During this gay but brief period of his life, Audubon has described himself as inordinately fond of dress, often cutting, as he said, an absurd figure by shooting in black satin breeches and silk stockings, and wearing the best shirts which the Philadelphia market could afford; he took pride, he adds, in riding the best horse that he could procure, and in having his guns and fishing tackle of the most expensive and ornate description. "Not a ball," he said, "a skating match, a house or riding party took place without me."
While freely acknowledging his follies at this time, he was able to say that he was addicted to no vices. His usual custom was to rise with the dawn, when his bird studies would begin, in the early hours which are best for this purpose. According to his own account, Audubon was extremely abstemious in his youth, for he declared that he had lived on fruits, vegetables and milk, with only an occasional indulgence in game and fish, and that he had not swallowed a single glass of wine or spirits until his wedding day. This was the more remarkable in a youth coming from a country which flowed with good wine, where school children are still served with watered wine for lunch, and where the cooks, as Goldsmith believed, could concoct seven different dishes out of a nettle-top, and who, if they had enough butcher's meat (a want that has since been abundantly supplied), would be the best purveyors in the world. Audubon attributed his iron constitution to this simple regimen, which had been followed, he said, from his earliest recollection, though he admitted that while in France it was extremely annoying to all about him; for this reason he would not dine out when his peculiar habits were likely to be the subject of unpleasant comment. To follow this account of himself:
Pies, puddings, eggs, milk and cream, was all I cared for in the way of food, and many a time I have robbed my tenant's wife, Mrs. Thomas, of the cream intended to make butter for the Philadelphia market.... All this time I was as fair and rosy as a girl, though as strong, indeed stronger than most young men ... and why have I thought a thousand times, should I not have kept to that delicious mode of living, and why should not mankind in general be more abstemious than mankind is?[90]

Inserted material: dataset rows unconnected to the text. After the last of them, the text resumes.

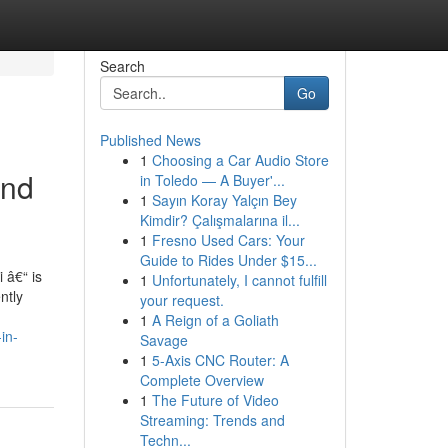
Search
Go
Published News
1
Choosing a Car Audio Store
and
in Toledo — A Buyer'...
1
Sayın Koray Yalçın Bey
Kimdir? Çalışmalarına il...
1
Fresno Used Cars: Your
Guide to Rides Under $15...
 â€“ is
1
Unfortunately, I cannot fulfill
ntly
your request.
1
A Reign of a Goliath
in-
Savage
1
5-Axis CNC Router: A
Complete Overview
1
The Future of Video
Streaming: Trends and
Techn...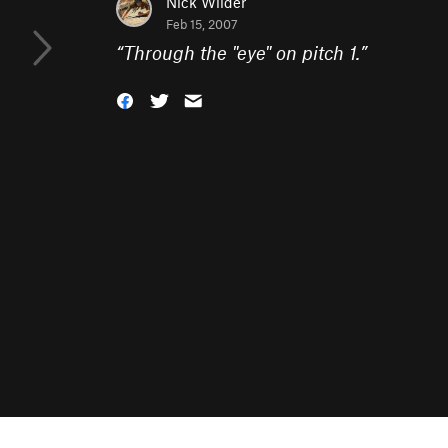
Nick Wilder
Feb 15, 2007
“
Through the "eye" on pitch 1.
”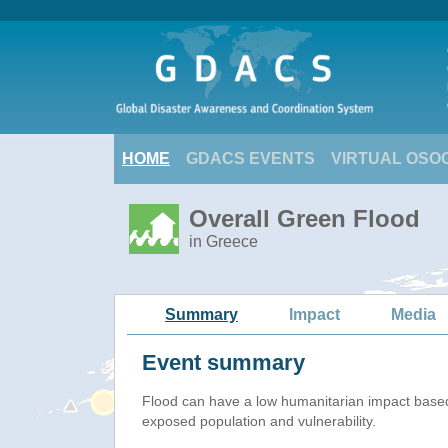
HOME
GDACS EVENTS
VIRTUAL OSO
Overall Green Flood
in Greece
Summary
Impact
Media
Event summary
Flood
can have a low humanitarian impact base
exposed population and vulnerability.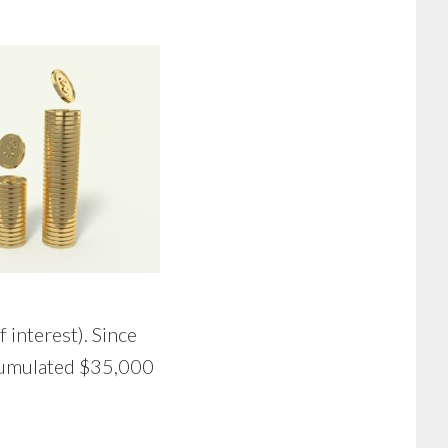
interest). Since
ccumulated $35,000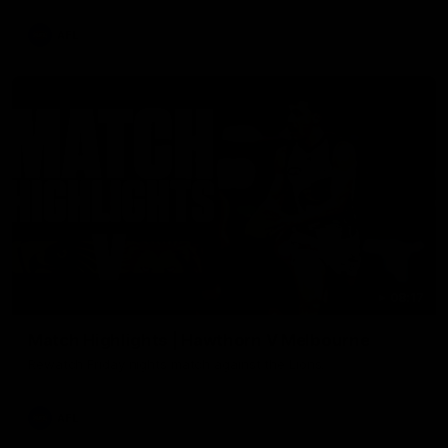
AFL
08:17
Match Highlights | Hawthorn V Melbourne
Rewatch Friday nights match against the Lions.
AFL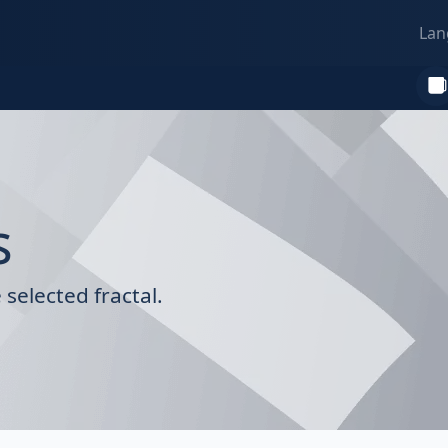
Lan
s
selected fractal.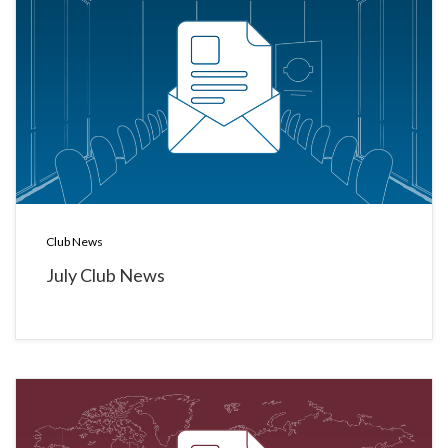
Club News
July Club News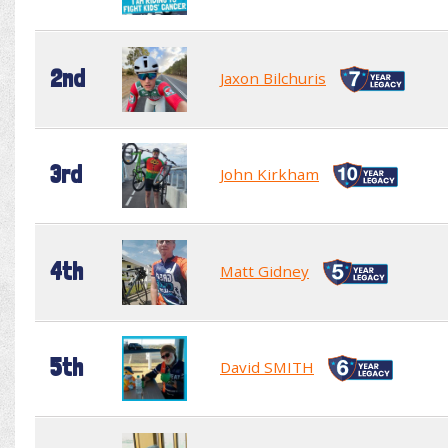
2nd
Jaxon Bilchuris
3rd
John Kirkham
4th
Matt Gidney
5th
David SMITH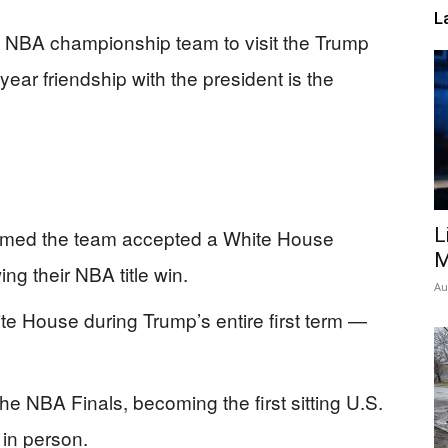
L
st NBA championship team to visit the Trump
ar friendship with the president is the
L
rmed the team accepted a White House
M
ing their NBA title win.
Au
e House during Trump’s entire first term —
he NBA Finals, becoming the first sitting U.S.
 in person.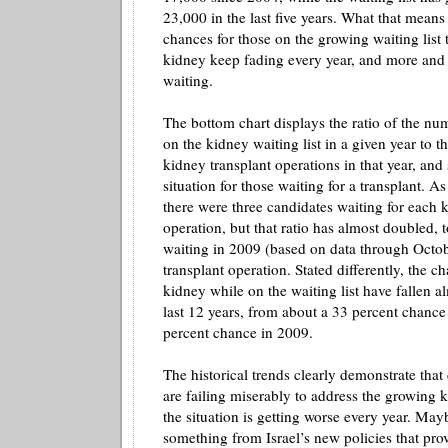
23,000 in the last five years. What that means 
chances for those on the growing waiting list t
kidney keep fading every year, and more and
waiting.
The bottom chart displays the ratio of the nu
on the kidney waiting list in a given year to 
kidney transplant operations in that year, an
situation for those waiting for a transplant. A
there were three candidates waiting for each 
operation, but that ratio has almost doubled, 
waiting in 2009 (based on data through Octob
transplant operation. Stated differently, the c
kidney while on the waiting list have fallen al
last 12 years, from about a 33 percent chance
percent chance in 2009.
The historical trends clearly demonstrate that 
are failing miserably to address the growing 
the situation is getting worse every year. Ma
something from Israel’s new policies that prov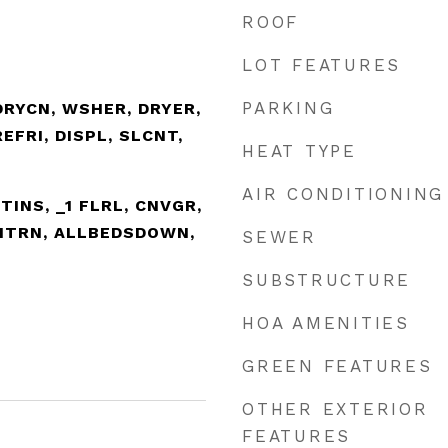
ROOF
LOT FEATURES
PARKING
DRYCN, WSHER, DRYER,
EFRI, DISPL, SLCNT,
HEAT TYPE
AIR CONDITIONING
UTINS, _1 FLRL, CNVGR,
INTRN, ALLBEDSDOWN,
SEWER
SUBSTRUCTURE
HOA AMENITIES
GREEN FEATURES
OTHER EXTERIOR
FEATURES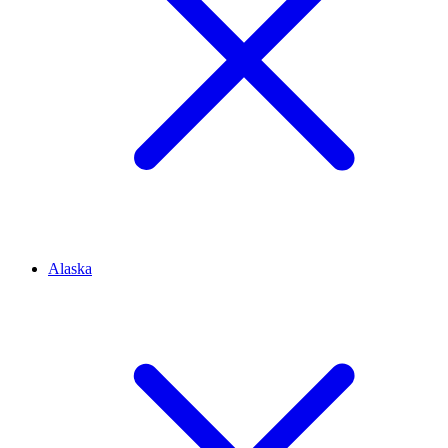
Alaska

William Gifford Bakewell, a younger brother of Lucy, has left this interesting record of a visit paid to "Mill Grove" in the summer of 1806:
Audubon took me to his house where he and his companion, Rozier, resided, with Mrs. Thomas, for an attendant. On entering his room, I was astonished and delighted to find that it was turned into a museum. The walls were festooned with all kinds of birds' eggs, carefully blown out and strung on a thread. The chimney-piece was covered with stuffed squirrels, racoons, and opossums; and the shelves around were likewise crowded with specimens, among which were fishes, frogs, snakes, lizards, and other reptiles. Besides these stuffed varieties, many paintings were arrayed on the walls, chiefly of birds. He had great skill in stuffing and preserving animals of all sorts. He had also a trick in training dogs with great perfection, of which art his famous dog, Zephyr, was a wonderful example. He was an admirable marksman, an expert swimmer, a clever rider, possessed of great activity, prodigious strength, and was notable for the elegance of his figure and the beauty of his features, and he aided nature by a careful attendance to his dress. Besides other accomplishments he was musical, a good fencer, danced well, and had some acquaintance with legerdemain tricks, worked in hair, and could plait willow baskets.